"""
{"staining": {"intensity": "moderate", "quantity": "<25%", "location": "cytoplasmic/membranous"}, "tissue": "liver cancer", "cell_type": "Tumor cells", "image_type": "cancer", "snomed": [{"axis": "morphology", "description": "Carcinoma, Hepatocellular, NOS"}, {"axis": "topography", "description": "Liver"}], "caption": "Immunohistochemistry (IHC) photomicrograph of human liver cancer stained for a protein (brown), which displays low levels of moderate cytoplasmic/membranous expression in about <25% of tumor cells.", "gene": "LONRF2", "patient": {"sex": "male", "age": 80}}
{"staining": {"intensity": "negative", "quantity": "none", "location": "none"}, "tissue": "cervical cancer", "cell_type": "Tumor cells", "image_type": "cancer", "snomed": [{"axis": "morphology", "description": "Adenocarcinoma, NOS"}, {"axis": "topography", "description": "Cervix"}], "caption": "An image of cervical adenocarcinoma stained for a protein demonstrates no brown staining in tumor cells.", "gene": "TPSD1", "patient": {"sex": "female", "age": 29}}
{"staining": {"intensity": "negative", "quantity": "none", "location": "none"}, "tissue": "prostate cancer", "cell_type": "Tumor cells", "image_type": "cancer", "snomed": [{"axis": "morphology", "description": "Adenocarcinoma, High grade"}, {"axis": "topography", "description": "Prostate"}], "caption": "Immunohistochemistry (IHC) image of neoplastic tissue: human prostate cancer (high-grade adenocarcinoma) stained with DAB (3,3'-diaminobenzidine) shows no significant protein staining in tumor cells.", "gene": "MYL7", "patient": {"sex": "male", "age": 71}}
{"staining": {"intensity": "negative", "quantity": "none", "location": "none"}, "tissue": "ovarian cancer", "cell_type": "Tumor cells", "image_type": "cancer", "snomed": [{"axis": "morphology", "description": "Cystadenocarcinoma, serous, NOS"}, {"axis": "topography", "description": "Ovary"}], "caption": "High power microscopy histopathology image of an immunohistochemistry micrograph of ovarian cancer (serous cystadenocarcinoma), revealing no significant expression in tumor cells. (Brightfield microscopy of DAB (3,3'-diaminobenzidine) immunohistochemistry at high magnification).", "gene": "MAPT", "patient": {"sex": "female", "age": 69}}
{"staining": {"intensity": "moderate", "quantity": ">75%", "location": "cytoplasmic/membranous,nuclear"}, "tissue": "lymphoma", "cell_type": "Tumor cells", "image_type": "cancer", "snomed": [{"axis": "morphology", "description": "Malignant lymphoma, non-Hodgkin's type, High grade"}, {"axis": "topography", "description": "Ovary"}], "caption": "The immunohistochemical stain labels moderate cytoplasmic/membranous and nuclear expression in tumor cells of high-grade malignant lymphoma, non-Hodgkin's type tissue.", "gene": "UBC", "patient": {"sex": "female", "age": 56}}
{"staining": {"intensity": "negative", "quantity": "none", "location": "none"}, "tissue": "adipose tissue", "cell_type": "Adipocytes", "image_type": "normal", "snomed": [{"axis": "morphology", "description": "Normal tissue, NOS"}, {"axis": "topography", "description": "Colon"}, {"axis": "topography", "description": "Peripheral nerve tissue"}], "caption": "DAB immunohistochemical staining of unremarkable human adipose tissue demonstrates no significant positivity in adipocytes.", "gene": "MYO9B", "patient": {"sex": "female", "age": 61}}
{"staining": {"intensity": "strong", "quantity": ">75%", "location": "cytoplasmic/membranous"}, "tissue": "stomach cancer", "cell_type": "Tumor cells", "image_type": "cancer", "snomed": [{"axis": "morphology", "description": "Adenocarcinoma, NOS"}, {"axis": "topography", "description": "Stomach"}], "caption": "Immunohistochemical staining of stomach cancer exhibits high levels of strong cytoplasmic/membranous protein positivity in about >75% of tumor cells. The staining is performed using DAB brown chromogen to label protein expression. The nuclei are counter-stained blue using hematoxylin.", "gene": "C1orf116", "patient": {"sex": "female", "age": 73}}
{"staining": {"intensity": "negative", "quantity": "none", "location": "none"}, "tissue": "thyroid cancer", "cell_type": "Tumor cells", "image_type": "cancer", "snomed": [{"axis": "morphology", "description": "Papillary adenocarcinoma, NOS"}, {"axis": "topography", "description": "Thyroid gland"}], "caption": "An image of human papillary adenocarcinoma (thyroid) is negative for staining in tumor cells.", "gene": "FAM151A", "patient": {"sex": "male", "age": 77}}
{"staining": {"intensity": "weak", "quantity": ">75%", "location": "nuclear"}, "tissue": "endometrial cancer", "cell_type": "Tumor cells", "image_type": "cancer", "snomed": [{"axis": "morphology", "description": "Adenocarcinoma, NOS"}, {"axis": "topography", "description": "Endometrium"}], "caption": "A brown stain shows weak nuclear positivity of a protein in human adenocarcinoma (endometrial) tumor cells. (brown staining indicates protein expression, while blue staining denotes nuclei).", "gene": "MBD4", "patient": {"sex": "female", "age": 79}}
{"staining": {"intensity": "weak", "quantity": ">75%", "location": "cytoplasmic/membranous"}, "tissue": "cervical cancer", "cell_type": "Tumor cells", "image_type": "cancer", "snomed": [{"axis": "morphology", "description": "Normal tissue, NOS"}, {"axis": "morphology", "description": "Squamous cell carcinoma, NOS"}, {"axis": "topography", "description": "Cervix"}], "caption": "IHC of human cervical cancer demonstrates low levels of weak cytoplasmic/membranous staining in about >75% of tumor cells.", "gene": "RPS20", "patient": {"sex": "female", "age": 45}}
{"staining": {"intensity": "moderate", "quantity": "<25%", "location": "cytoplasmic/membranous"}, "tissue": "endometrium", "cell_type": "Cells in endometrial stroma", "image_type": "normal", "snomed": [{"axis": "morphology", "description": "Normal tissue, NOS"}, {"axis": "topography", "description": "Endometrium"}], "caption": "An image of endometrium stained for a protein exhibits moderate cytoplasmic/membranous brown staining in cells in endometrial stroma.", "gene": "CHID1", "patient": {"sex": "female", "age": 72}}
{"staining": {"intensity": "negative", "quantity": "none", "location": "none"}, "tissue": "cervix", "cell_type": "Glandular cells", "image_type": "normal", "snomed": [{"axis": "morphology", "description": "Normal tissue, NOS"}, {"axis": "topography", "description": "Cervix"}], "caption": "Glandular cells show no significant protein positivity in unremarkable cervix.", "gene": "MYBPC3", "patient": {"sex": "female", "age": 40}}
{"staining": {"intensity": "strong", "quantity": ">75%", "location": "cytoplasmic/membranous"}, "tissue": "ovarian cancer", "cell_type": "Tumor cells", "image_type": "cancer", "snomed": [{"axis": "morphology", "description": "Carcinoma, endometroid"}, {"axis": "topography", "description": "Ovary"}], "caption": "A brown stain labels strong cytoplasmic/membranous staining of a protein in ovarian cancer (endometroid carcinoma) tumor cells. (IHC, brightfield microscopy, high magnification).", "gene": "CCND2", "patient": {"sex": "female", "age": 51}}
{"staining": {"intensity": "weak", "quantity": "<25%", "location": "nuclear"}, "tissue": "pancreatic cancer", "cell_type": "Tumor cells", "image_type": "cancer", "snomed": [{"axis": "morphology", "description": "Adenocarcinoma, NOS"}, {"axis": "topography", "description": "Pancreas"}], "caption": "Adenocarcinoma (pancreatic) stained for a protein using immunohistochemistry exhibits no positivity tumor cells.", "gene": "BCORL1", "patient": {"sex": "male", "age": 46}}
"""
Your objective: Starting at the line with "of human cervical" and ending at the line with "image of endometrium", print each line of the listing above exactly, with no other lines.

Solution to this problem:
{"staining": {"intensity": "weak", "quantity": ">75%", "location": "cytoplasmic/membranous"}, "tissue": "cervical cancer", "cell_type": "Tumor cells", "image_type": "cancer", "snomed": [{"axis": "morphology", "description": "Normal tissue, NOS"}, {"axis": "morphology", "description": "Squamous cell carcinoma, NOS"}, {"axis": "topography", "description": "Cervix"}], "caption": "IHC of human cervical cancer demonstrates low levels of weak cytoplasmic/membranous staining in about >75% of tumor cells.", "gene": "RPS20", "patient": {"sex": "female", "age": 45}}
{"staining": {"intensity": "moderate", "quantity": "<25%", "location": "cytoplasmic/membranous"}, "tissue": "endometrium", "cell_type": "Cells in endometrial stroma", "image_type": "normal", "snomed": [{"axis": "morphology", "description": "Normal tissue, NOS"}, {"axis": "topography", "description": "Endometrium"}], "caption": "An image of endometrium stained for a protein exhibits moderate cytoplasmic/membranous brown staining in cells in endometrial stroma.", "gene": "CHID1", "patient": {"sex": "female", "age": 72}}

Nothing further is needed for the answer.